[Source texts of formatted documents]
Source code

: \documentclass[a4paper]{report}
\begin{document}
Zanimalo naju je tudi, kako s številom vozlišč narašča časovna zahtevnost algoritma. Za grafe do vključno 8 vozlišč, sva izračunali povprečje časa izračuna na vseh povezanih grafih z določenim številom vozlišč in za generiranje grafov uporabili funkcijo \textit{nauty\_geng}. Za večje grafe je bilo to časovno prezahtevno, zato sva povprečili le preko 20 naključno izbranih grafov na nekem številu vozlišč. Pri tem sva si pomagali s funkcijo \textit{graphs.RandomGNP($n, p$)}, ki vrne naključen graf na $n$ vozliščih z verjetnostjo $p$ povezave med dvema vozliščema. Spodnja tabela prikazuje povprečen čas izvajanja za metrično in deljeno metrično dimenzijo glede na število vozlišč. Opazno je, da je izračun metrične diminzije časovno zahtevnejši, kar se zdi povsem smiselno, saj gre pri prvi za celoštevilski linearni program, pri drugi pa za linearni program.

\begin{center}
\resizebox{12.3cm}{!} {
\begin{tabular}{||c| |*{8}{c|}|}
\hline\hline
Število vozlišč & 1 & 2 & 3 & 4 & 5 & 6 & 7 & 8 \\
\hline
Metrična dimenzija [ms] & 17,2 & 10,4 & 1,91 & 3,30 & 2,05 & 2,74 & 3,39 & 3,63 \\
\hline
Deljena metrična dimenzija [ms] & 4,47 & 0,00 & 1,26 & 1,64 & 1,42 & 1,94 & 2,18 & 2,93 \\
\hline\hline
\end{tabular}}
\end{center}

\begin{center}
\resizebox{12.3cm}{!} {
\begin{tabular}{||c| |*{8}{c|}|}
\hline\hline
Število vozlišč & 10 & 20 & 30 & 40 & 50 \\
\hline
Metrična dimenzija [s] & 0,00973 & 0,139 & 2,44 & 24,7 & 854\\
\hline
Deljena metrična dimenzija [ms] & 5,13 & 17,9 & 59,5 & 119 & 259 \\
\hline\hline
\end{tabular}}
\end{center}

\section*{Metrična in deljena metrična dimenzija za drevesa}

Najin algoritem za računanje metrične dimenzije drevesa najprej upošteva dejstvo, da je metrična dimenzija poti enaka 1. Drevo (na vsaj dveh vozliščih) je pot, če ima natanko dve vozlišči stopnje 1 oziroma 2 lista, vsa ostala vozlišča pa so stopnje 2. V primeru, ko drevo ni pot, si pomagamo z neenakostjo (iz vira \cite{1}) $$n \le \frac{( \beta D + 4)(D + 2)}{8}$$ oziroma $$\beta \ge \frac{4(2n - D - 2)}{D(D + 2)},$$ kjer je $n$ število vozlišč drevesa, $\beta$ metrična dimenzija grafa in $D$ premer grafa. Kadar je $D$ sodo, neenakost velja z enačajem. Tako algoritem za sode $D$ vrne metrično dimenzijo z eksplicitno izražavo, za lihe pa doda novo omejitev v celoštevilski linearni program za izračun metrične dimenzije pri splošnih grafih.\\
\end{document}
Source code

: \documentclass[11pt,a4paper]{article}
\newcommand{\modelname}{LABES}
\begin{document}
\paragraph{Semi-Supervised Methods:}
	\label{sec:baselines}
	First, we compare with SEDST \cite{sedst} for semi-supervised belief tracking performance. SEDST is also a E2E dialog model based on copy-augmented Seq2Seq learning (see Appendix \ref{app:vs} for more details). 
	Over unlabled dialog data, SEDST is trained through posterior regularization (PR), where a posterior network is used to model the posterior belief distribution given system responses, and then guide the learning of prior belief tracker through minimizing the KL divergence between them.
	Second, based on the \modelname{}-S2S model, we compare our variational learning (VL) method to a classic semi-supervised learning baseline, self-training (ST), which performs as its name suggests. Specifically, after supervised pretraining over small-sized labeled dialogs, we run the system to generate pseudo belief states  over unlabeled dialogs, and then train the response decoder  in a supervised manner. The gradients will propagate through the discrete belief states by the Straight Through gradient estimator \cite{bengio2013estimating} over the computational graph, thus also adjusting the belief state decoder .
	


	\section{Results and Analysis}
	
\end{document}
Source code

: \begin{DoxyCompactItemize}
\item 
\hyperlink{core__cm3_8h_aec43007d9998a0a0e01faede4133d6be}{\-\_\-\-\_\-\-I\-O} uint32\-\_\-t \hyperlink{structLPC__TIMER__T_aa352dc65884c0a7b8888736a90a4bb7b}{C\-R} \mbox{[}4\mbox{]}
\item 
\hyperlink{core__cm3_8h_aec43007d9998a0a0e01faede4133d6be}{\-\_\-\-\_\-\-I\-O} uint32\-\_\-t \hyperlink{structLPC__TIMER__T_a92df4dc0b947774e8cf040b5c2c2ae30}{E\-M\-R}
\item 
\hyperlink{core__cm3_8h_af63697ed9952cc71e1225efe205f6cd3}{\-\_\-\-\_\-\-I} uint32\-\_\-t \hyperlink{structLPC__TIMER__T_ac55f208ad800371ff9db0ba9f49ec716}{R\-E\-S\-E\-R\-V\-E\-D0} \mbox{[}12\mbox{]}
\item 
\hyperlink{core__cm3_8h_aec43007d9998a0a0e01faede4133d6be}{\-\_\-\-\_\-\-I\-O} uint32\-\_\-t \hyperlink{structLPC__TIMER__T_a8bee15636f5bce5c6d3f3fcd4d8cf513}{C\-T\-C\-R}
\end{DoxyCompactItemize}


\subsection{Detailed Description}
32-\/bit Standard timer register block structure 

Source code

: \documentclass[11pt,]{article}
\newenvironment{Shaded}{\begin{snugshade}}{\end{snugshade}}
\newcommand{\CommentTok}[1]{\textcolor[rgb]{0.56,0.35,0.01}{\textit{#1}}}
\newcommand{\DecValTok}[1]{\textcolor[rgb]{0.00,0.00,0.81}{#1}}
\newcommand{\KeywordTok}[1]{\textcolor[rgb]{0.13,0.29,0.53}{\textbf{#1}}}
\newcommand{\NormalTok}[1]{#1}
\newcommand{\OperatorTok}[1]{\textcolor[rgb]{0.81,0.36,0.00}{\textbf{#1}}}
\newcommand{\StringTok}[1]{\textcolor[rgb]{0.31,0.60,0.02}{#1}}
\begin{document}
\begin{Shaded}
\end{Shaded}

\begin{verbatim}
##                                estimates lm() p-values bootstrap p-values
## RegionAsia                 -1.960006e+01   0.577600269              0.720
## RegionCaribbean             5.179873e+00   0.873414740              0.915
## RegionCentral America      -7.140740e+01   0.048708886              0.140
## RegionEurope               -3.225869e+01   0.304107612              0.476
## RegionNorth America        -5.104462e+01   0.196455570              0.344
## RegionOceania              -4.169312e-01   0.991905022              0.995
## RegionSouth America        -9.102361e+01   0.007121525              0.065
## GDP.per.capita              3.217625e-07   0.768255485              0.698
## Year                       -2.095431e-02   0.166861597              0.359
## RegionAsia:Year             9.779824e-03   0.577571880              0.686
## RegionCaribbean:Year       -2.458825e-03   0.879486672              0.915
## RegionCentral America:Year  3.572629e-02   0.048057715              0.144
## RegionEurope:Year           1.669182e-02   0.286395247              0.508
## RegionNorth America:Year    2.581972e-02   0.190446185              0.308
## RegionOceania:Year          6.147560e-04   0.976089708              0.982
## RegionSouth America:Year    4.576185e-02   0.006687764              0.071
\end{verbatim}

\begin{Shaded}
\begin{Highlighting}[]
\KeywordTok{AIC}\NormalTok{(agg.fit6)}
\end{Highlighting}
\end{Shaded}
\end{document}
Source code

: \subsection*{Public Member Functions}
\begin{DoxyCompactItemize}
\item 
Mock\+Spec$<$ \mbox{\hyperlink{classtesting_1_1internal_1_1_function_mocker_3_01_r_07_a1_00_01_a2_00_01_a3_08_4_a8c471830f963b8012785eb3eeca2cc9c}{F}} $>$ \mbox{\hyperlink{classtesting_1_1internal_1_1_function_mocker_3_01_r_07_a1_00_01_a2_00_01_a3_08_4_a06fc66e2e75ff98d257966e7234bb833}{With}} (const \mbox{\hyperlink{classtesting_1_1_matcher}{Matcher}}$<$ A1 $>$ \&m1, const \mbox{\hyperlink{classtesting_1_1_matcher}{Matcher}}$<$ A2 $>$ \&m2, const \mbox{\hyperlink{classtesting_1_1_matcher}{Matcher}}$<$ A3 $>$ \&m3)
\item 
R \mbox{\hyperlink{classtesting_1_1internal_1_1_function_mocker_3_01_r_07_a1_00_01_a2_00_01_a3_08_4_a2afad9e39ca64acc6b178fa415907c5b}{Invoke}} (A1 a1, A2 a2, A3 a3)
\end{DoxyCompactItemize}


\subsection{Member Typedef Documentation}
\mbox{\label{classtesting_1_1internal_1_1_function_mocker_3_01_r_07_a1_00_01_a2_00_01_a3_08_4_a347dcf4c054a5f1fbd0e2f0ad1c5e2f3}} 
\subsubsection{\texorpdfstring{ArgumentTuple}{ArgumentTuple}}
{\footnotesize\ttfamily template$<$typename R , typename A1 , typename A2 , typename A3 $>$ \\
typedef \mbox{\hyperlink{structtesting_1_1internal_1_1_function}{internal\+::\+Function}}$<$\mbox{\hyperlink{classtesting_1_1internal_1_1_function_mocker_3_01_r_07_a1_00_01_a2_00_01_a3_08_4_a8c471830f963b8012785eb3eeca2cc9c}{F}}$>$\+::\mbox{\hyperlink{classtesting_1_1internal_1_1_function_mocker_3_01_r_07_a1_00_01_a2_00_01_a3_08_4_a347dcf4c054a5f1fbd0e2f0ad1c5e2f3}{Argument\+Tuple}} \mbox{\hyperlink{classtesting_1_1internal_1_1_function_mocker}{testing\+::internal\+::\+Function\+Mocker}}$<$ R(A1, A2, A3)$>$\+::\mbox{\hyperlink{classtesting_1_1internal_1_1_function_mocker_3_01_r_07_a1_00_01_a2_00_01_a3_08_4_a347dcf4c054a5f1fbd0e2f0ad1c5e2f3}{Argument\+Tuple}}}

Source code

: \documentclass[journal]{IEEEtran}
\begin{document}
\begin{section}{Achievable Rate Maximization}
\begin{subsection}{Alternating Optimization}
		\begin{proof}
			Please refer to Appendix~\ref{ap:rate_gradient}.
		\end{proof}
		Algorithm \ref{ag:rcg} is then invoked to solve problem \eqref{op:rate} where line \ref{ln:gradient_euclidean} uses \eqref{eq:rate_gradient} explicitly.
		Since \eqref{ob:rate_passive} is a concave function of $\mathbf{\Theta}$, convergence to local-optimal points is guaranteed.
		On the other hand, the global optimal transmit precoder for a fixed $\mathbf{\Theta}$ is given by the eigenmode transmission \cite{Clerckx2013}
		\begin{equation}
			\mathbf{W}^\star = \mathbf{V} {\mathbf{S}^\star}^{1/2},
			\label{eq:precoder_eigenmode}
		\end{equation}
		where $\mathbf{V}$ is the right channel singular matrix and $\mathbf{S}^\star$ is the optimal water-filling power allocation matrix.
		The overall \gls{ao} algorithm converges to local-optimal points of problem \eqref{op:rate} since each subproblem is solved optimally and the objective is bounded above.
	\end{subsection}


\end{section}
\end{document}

> _WORK REQUEST_:
Whenever the string "problem" occurs in a line of the entries above, copy that line.

> _WRITTEN RESPONSE_:
		Algorithm \ref{ag:rcg} is then invoked to solve problem \eqref{op:rate} where line \ref{ln:gradient_euclidean} uses \eqref{eq:rate_gradient} explicitly.
		The overall \gls{ao} algorithm converges to local-optimal points of problem \eqref{op:rate} since each subproblem is solved optimally and the objective is bounded above.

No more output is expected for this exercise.